L’OROLOGIO PERFETTO DI MARIOTTI
I 25 anni di «Storia di Matilde»
Per fare di un romanzo contemporaneo un classico ci vuole un libro capace di oltrepassare, per forza di stile, il gusto del momento e un editore che ci creda al punto da farlo durare nel tempo, creando un rapporto speciale con il lettore. Secondo Pietro Citati, che ama i classici-classici molto più dei libri contemporanei, Storia di Matilde di Giovanni Mariotti è «il più bel romanzo scritto in Italia negli ultimi vent’anni» e, dopo essere stato pubblicato in prima edizione nel 1993 da un piccolo editore, Anabasi, è stato adottato e riproposto dalla Adelphi, con la determinazione che Roberto Calasso dedica a quei libri che secondo Calvino «non hanno mai finito di dire quel che hanno da dire». Ora, a 25 anni dalla prima uscita e a 15 dalla seconda edizione, notevolmente ampliata, Storia di Matilde (il titolo originale era Matilde) ritorna con una postfazione dello stesso Citati.
Fu un caso, il libro di Mariotti, quando uscì: un romanzo familiare che non assomigliava a nessun altro. Intanto perché si trattava di un’unica frase, priva di segni di interpunzione tranne il punto finale, a pagina 221 (Adelphi, 12). Non un capriccio neo sperimentale ma una necessità, come scrisse Giuliano Gramigna: «Il racconto s’è impadronito del gomitolo inesauribile delle storie, dipanandolo di nuovo senza romperne il filo, secondo il principio di piacere». E poi perché la storia e le figure che ruotano attorno a Matilde catturano con un ritmo profondo chi è disposto a essere catturato dalla musica della letteratura e non solo da un intreccio avvincente: per di più qui l’intreccio è doppio e abbraccia cinque generazioni. C’è la storia della famiglia del narratore vissuta nella campagna lucchese e c’è la storia ottocentesca raccontata al narratore dal nonno diventato chef in un ristorante liberty di Besançon. Il cuore è la vicenda dell’affidamento di Matilde, nata dal peccato, a un contadino di nome Jacopo, cui poi viene sottratta poiché la contessa-madre, pentita, rivuole la figlia. Il tutto in un amalgama e in un equilibrio che hanno del miracoloso.

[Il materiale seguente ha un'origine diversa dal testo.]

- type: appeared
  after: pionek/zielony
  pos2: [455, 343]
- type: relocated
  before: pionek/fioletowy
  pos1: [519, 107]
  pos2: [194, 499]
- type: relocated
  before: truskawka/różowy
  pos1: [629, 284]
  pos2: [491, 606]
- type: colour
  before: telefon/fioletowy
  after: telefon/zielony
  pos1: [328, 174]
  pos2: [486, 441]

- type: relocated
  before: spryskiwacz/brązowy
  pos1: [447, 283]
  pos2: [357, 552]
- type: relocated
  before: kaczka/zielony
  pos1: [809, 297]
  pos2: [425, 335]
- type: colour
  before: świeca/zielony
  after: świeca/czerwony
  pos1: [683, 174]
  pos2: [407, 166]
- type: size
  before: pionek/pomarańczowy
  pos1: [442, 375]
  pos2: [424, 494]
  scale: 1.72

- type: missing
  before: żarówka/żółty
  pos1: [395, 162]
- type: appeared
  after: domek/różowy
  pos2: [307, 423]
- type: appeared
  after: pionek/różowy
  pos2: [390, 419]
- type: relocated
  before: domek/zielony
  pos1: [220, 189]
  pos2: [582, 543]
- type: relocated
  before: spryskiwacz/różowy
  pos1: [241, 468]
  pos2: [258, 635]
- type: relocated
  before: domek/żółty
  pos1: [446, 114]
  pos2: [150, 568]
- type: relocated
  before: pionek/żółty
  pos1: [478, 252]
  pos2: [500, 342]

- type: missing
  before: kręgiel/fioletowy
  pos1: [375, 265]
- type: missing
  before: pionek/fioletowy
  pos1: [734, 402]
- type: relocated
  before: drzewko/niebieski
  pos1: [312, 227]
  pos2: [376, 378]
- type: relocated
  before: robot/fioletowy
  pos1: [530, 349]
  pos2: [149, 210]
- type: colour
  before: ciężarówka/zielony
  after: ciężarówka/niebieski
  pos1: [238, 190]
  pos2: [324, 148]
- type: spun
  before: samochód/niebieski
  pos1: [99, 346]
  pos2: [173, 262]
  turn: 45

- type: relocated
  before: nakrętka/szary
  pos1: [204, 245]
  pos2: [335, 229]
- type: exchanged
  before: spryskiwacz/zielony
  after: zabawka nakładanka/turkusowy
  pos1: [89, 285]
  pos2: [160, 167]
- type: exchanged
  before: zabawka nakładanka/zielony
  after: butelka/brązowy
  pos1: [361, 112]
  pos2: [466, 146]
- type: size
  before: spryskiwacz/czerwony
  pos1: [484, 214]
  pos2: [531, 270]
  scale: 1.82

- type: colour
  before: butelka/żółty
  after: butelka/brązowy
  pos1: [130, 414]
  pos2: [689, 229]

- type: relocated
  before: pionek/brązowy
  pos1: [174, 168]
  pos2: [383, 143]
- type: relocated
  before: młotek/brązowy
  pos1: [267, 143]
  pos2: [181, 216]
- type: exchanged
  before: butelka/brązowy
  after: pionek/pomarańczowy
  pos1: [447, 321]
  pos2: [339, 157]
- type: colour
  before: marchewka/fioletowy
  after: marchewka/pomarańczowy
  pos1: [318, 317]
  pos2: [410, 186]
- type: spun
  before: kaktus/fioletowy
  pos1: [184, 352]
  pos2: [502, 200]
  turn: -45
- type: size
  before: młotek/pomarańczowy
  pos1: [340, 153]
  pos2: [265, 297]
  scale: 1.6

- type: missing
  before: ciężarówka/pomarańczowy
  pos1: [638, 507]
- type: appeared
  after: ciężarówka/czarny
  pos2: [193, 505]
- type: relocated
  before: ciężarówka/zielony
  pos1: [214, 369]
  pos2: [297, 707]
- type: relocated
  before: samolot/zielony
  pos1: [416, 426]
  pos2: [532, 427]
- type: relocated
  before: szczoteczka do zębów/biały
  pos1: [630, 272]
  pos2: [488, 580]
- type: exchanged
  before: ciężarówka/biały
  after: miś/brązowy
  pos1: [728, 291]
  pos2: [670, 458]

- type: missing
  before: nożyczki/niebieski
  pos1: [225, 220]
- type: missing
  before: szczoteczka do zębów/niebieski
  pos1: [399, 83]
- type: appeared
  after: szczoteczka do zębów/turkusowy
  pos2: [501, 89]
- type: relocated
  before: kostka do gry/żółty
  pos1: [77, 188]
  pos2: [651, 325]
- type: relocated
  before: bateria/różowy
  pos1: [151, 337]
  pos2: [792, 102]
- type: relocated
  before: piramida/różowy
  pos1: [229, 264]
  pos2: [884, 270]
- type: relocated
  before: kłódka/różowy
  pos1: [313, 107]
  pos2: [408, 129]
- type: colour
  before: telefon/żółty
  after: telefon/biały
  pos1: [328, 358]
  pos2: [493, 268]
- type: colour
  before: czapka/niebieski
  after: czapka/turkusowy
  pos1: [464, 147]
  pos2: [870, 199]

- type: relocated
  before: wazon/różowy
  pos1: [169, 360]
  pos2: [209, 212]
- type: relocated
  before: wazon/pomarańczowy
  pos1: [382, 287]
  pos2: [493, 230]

Un meccanismo perfettamente calcolato dal suo autore, scrittore, traduttore, giornalista, consulente editoriale, critico raffinato e ironico, nato a Pietrasanta nel 1936, che, «assediato dai bisogni della vita», si è dedicato alla letteratura degli altri in primo luogo, e poi della sua. «Alcune righe a pagina 28 — ha scritto Mariotti — parlano di un orologio dal movimento bellissimo “fabbricato da un artigiano del Giura che durante i lunghi inverni tra le montagne ha trascurato la routine del suo lavoro per il capriccio di fare almeno una volta nella vita una cosa rara e anzi unica e tale da distinguerlo dagli artigiani suoi vicini che eseguono con diligenza il loro lavoro per l’industria orologiera”. Storia di Matilde è quell’orologio». Si avverte l’eco del tempo perduto di Proust, ma anche l’epopea familiare narrata in versi dal poeta (proustiano) Attilio Bertolucci nel poema familiare La camera da letto. Un altro lettore d’eccezione, piuttosto insofferente nei confronti della narrativa dei nostri anni, Pier Vincenzo Mengaldo, recensendo Matilde, parlò di «un arco teso che afferra, senza lasciarla più, la storia, coinvolgendo interamente il pathos del narratore (e poi del lettore) nel narrato, come un vibrante poema del ricordo». Nel commentare i premi maggiori (Strega, Campiello, Viareggio) assegnati in quel 1993, Giovanni Raboni scrisse: «Infine, ho trovato ammirevole la precisione chirurgica con cui la triade ha evitato di premiare un libro che quest’anno sarebbe stato particolarmente sensato premiare, Matilde di Giovanni Mariotti (…). Chapeau».